Imagine the future - not by what ifffing it or worrying about it, but just dreaming about what I want it to look like for me and praying that someone else has a glorious future too.

But I live in the HERE AND NOW.  As much as possible, like a dog... eat, sleep, play, laugh, cry, work.... whatever - but I focus on what is right in front of me.

Anyway - it seems to help.

Frankie:
Oh BTW - I was raised to blame myself too... you know shamed all my life, not good enough.... less than whole.... always my fault.

Throw that away/ get that garbage out of your head.  It's useless and demoralizing.

Darwinshadow:
That is a nail on the head post for you!

I wonder about such things! I settled of how we have been brain trained. How to think in certain ways. Now this gets messy very quickly so I'll try and keep it concise just to get the point across.
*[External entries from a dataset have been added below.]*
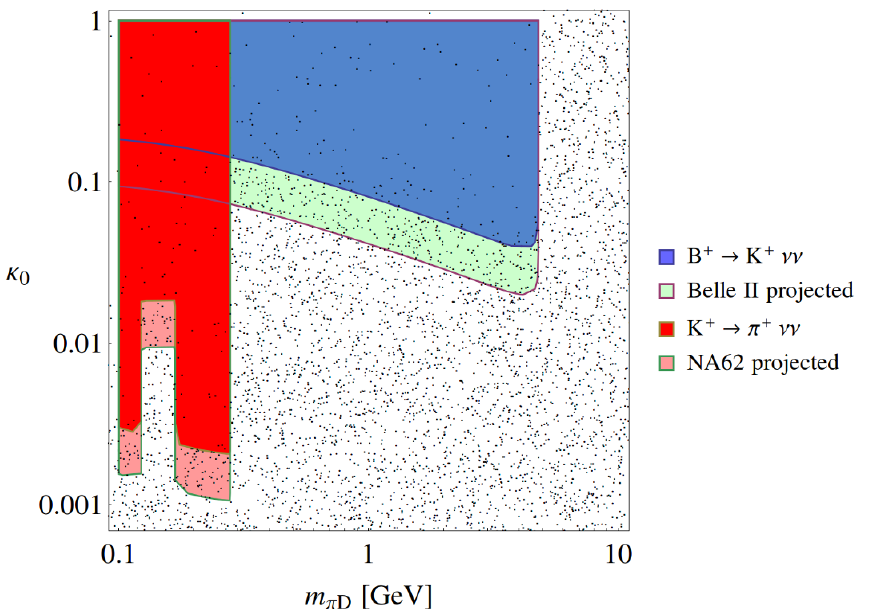
Figure 15. A scatter plot of points in the m (cid:25) D (cid:0) (cid:20) 0 plane that are allowed by meson mixing and meson decay constraints (black points). The points are generated by varying the parameters of (cid:20) as described in the text. The coloured regions are current and future constraints from meson decay measurements, in the case where (cid:20) = (cid:20) 0 1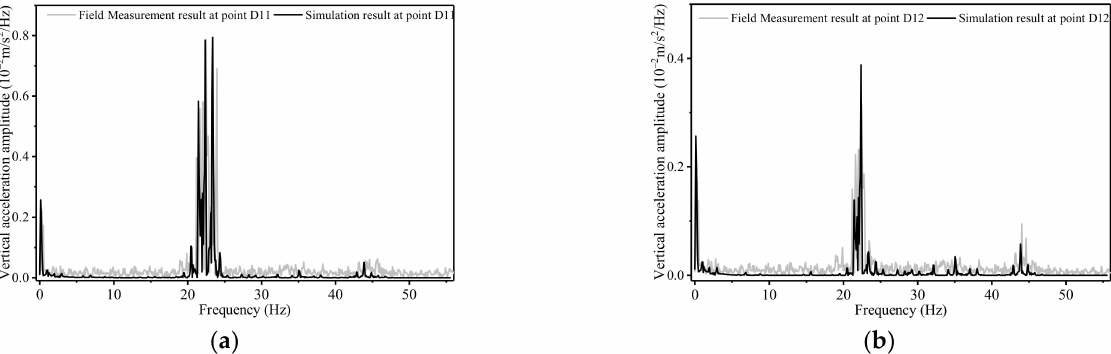
Figure 8. Vertical acceleration at point D12. ( a ) Numerical model result; ( b ) Field measurement result.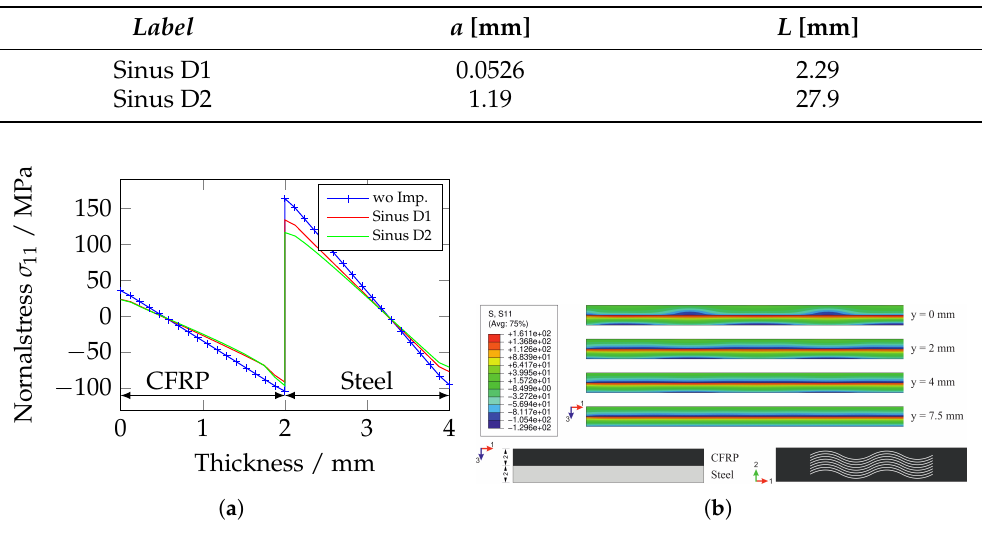
Figure 5. ( a ) Residual stress states with an in-plane fiber waviness compared to the reference residual stress state (without any imperfections). ( b ) Contour plot of the residual stress distribution σ 11 shown for four section planes. The oscillation of the residual stress in thickness direction decreases rapidly from the boundary (y = 0mm), after 2mm the oscillation is almost absent.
You know if you were born in Iran or someplace like it you would now think you had to pray to Mecca 5 times a day and the rest of the world is nuts or evil. You know this! This tells you exactly how deep brain training goes!
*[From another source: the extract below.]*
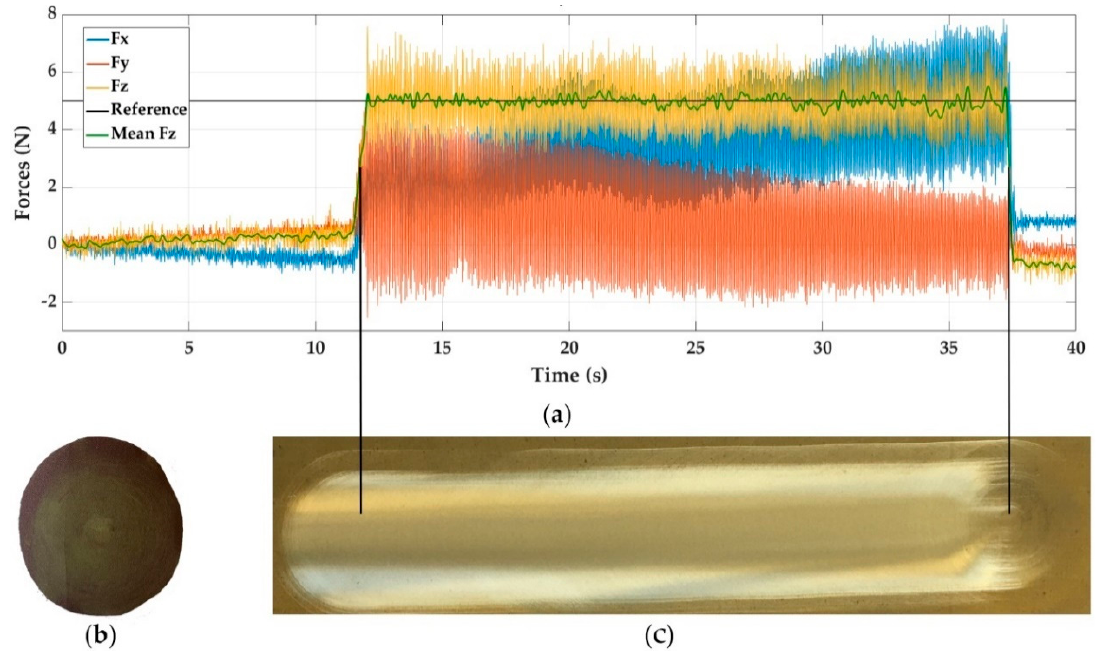
Figure 6. Experiment E12, sanding brass with PIV control and reference force of 5 N. ( a ) Force response, ( b ) sandpaper aspect, and ( c ) visual surface finish.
Back to your formative years! Some of what your brain was trained to moralise about maybe was linked to these everlasting love type emotions we see religions talk about as if its real science, plus the dress code or building fabric depending on the local fashions the world over. The brain is taught that these emotions are the real deal - especially where god is in the mix. You grow up with this sense your feelings will be around with your family even after death.

Little wonder then that if you leave a relationship that same love bond style emotion begins to feel it betrayed that brain taught emotion you have inside of you. What a ballacher! Having not only to decide what you think is real but also having to rewire how you think you are supposed to feel! This is sorta in the cognitive dissonance league - which anyone - no matter what religion or ways of thinking and feeling they picked up growing up - will have to fit to whatever comes along and goes in this life we are in.

A you can't feel responsible for if they hurt over you when you know inside it weakens you /or you both, beyond recovery. This is another strand of what I'm talking about - like I said it can get messy to go into. It's perhaps tied in some ways to your early learned dynamics about staying around people you care about for life and if religion were in your household: beyond .Checking out another world view can help us see how likely it is that what we were told to feel  is real science so applies to everyone and so is a world truism.

I think this is part of what our feelings get heavy on - the idea a true love is for life and beyond so when the feelings don't achieve this it feels like a two wedged sword and our mind was never trained to process this tragic short lived style love. However some were and so seem to not have so much trouble moving on or even having more than their fair share as another world view might surprise you about: http://articles.cnn.com/2010-10-07/world/kenya.polygamist.100.wives_1_polygamist-wives-state-media?_s=PM:WORLD

And in some parts there are still women who have three husbands which kinda is tough to train your brain and emotions to digest.

But all this shows is we probably have been taught to self guilt trip or some such negatives - rather than to take it in our stride.

practicingacceptance:
patricio,
i know exactly (it think) this feeling and situation. i was also in a holding pattern for months after i split with my PD. i still feel guilt, still confused. it is our emotionally state that needs to get calm. talking to someone for me helped. writing and reading this post helped. time to reflect on myself helped.

what frankie says about the HERE AND NOW is very true. i held on tight to the past (33 years w my PD) even though it was awful. habit? but letting go of the pain of the past, looking at the what the future can mean for you, what YOU truely want and need will get you through this. don't let go of you. staying in the present has been my focus just to stay sane and not let my emotions go rampant. i also have learned what triggers my instability. it really is about discovering yourself. and to trust in a higher power to take care of all bases.

hope that helps. thank you, frankie, for your insight.